Exercise input section start

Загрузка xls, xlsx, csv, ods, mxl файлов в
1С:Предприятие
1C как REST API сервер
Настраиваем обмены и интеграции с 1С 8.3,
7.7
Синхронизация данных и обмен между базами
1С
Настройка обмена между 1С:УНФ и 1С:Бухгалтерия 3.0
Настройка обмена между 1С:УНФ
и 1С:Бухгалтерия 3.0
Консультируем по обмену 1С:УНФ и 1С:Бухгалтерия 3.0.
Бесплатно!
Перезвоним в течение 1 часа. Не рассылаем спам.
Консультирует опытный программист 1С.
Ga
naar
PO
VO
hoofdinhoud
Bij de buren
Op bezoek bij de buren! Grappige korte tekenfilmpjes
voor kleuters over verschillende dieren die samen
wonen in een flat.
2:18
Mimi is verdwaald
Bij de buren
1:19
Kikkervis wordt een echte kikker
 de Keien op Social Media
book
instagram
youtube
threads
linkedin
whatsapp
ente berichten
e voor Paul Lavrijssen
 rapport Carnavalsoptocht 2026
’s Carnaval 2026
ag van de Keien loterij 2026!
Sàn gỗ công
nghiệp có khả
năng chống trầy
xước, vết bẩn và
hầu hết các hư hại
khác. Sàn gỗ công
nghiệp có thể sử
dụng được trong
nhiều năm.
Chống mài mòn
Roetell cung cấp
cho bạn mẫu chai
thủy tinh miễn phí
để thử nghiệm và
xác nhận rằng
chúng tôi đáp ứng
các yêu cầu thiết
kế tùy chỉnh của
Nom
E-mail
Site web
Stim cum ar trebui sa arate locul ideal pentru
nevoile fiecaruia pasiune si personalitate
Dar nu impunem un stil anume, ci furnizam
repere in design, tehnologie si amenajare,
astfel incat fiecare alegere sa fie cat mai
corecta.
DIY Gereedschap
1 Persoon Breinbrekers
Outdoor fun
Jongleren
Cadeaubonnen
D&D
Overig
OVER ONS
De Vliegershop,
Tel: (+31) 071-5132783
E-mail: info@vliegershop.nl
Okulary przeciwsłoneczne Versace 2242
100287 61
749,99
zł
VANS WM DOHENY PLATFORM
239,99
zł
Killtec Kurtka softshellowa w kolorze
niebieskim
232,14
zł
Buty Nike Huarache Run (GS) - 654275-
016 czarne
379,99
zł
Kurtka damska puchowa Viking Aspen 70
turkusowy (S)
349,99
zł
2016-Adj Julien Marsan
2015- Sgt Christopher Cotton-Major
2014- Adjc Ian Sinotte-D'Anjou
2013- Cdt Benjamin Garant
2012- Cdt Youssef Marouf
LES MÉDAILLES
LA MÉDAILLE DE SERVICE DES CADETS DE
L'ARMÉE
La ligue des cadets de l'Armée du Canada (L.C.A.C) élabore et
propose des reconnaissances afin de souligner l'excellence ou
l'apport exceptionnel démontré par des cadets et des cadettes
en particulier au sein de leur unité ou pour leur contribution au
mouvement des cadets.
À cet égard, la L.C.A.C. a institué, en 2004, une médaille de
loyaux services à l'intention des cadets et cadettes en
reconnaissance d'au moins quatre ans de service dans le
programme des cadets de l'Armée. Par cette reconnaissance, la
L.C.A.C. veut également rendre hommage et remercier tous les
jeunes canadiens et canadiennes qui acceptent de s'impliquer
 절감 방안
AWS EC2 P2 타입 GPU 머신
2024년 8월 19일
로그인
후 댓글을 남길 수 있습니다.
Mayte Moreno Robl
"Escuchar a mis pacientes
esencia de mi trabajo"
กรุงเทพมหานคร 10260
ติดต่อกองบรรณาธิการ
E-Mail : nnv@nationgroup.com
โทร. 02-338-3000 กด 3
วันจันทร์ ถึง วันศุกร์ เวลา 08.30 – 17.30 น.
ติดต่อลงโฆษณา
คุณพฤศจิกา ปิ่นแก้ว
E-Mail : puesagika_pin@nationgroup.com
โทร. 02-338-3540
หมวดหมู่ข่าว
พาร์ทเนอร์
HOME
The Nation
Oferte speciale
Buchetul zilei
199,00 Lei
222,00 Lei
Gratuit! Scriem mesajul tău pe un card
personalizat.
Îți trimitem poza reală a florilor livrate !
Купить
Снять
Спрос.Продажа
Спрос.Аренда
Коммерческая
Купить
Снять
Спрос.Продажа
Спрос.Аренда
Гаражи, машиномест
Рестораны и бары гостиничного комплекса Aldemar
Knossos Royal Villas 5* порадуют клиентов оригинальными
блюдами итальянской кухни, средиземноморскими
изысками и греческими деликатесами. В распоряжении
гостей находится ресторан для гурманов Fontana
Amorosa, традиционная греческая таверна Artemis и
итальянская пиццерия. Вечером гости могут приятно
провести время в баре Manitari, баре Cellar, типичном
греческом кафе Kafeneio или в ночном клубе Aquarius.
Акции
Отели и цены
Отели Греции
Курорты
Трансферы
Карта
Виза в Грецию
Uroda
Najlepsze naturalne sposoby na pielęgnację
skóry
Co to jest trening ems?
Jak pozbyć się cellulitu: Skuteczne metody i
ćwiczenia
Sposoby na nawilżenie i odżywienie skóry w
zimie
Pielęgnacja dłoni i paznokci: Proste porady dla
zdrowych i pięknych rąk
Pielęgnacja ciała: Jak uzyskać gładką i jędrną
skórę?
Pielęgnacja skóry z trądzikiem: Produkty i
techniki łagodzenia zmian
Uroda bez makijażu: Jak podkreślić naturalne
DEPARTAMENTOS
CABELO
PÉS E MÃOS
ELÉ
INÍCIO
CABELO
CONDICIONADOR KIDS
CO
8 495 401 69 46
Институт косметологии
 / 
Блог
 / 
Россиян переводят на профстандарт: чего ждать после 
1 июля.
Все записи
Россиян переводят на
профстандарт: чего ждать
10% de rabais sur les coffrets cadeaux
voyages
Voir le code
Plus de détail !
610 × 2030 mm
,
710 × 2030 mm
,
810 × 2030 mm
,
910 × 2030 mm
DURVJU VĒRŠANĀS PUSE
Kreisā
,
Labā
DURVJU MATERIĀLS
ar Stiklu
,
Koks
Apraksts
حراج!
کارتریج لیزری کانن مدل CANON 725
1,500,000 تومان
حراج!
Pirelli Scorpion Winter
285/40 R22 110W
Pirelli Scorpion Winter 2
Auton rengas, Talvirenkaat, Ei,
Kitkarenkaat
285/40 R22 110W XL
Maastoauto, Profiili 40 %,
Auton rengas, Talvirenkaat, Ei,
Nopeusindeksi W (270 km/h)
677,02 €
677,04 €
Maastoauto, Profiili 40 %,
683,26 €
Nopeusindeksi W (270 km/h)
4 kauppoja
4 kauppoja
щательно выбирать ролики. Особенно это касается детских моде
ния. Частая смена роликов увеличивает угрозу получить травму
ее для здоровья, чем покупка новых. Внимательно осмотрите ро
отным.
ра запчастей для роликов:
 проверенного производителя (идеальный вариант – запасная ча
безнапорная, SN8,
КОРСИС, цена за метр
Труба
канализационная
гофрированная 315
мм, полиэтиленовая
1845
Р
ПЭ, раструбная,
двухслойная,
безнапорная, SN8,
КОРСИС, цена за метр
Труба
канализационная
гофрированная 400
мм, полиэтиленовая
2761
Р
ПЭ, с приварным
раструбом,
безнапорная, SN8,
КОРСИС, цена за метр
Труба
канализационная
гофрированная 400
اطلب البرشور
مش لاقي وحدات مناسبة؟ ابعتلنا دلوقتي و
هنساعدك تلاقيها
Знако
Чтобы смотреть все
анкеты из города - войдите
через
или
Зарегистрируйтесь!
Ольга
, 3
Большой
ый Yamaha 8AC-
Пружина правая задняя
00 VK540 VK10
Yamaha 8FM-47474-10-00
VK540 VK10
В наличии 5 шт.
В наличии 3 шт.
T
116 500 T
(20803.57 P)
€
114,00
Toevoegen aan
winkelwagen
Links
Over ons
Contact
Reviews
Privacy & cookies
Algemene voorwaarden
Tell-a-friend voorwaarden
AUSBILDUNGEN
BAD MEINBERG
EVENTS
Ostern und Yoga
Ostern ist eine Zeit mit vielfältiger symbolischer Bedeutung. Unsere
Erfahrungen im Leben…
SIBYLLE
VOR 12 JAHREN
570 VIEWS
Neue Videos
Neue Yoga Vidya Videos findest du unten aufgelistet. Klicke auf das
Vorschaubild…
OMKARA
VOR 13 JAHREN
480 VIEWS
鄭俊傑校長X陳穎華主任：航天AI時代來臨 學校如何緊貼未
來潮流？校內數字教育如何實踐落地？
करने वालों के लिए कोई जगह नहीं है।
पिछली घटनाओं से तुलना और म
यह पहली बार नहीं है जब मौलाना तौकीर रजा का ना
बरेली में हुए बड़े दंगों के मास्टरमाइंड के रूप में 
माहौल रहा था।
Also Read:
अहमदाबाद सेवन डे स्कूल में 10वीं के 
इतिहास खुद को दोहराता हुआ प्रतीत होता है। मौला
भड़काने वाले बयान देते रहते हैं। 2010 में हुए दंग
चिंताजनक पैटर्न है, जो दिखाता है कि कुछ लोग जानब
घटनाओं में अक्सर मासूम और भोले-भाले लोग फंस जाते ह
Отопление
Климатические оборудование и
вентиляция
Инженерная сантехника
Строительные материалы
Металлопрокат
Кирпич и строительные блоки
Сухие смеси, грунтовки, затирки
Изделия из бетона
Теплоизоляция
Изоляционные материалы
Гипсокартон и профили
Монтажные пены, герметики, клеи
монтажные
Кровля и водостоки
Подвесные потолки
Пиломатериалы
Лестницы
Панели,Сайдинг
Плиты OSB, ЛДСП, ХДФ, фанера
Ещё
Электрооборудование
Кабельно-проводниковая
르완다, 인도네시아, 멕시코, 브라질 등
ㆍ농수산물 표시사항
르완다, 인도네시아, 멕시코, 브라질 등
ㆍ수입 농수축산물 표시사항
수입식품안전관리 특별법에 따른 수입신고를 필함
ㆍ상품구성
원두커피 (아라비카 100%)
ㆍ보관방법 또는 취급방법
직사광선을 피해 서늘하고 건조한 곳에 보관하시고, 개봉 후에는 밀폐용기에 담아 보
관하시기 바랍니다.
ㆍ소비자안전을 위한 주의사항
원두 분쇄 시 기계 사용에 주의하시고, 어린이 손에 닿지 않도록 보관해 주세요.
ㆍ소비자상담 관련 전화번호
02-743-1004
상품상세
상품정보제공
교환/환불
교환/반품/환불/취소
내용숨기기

Exercise input section end

• **About this exercise**
Copy down every line of the material above that includes the string "обмена".

• **Response for this exercise**
Настройка обмена между 1С:УНФ и 1С:Бухгалтерия 3.0
Настройка обмена между 1С:УНФ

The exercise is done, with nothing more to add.